━━ Source material ━━

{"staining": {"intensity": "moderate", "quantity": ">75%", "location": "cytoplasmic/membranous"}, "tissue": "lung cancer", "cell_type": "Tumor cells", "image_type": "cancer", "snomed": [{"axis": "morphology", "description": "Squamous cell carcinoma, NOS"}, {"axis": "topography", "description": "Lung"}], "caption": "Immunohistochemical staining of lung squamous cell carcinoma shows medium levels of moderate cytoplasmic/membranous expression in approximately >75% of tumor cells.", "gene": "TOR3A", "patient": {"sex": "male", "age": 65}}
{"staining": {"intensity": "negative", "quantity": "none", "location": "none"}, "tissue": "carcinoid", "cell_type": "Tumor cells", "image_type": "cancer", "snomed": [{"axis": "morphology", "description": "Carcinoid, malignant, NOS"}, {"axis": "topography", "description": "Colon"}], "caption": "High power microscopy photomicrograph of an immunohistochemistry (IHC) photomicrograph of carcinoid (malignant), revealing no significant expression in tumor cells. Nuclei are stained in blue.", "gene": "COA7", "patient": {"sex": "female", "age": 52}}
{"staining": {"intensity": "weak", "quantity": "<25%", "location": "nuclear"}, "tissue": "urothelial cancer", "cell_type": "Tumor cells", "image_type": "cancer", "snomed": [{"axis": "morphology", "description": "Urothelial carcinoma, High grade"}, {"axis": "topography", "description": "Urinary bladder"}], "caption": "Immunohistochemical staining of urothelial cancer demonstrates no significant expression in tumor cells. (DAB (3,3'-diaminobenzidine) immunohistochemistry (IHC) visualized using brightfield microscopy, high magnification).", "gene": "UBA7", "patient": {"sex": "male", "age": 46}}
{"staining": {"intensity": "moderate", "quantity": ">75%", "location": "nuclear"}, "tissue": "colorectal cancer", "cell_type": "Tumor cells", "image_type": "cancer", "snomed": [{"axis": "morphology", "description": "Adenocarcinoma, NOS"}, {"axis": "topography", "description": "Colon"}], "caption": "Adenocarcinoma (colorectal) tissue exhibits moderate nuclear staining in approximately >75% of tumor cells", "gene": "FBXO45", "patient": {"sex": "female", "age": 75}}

━━━

- What to do -
Could you reproduce the data above exactly as given?

- Output for this task -
{"staining": {"intensity": "moderate", "quantity": ">75%", "location": "cytoplasmic/membranous"}, "tissue": "lung cancer", "cell_type": "Tumor cells", "image_type": "cancer", "snomed": [{"axis": "morphology", "description": "Squamous cell carcinoma, NOS"}, {"axis": "topography", "description": "Lung"}], "caption": "Immunohistochemical staining of lung squamous cell carcinoma shows medium levels of moderate cytoplasmic/membranous expression in approximately >75% of tumor cells.", "gene": "TOR3A", "patient": {"sex": "male", "age": 65}}
{"staining": {"intensity": "negative", "quantity": "none", "location": "none"}, "tissue": "carcinoid", "cell_type": "Tumor cells", "image_type": "cancer", "snomed": [{"axis": "morphology", "description": "Carcinoid, malignant, NOS"}, {"axis": "topography", "description": "Colon"}], "caption": "High power microscopy photomicrograph of an immunohistochemistry (IHC) photomicrograph of carcinoid (malignant), revealing no significant expression in tumor cells. Nuclei are stained in blue.", "gene": "COA7", "patient": {"sex": "female", "age": 52}}
{"staining": {"intensity": "weak", "quantity": "<25%", "location": "nuclear"}, "tissue": "urothelial cancer", "cell_type": "Tumor cells", "image_type": "cancer", "snomed": [{"axis": "morphology", "description": "Urothelial carcinoma, High grade"}, {"axis": "topography", "description": "Urinary bladder"}], "caption": "Immunohistochemical staining of urothelial cancer demonstrates no significant expression in tumor cells. (DAB (3,3'-diaminobenzidine) immunohistochemistry (IHC) visualized using brightfield microscopy, high magnification).", "gene": "UBA7", "patient": {"sex": "male", "age": 46}}
{"staining": {"intensity": "moderate", "quantity": ">75%", "location": "nuclear"}, "tissue": "colorectal cancer", "cell_type": "Tumor cells", "image_type": "cancer", "snomed": [{"axis": "morphology", "description": "Adenocarcinoma, NOS"}, {"axis": "topography", "description": "Colon"}], "caption": "Adenocarcinoma (colorectal) tissue exhibits moderate nuclear staining in approximately >75% of tumor cells", "gene": "FBXO45", "patient": {"sex": "female", "age": 75}}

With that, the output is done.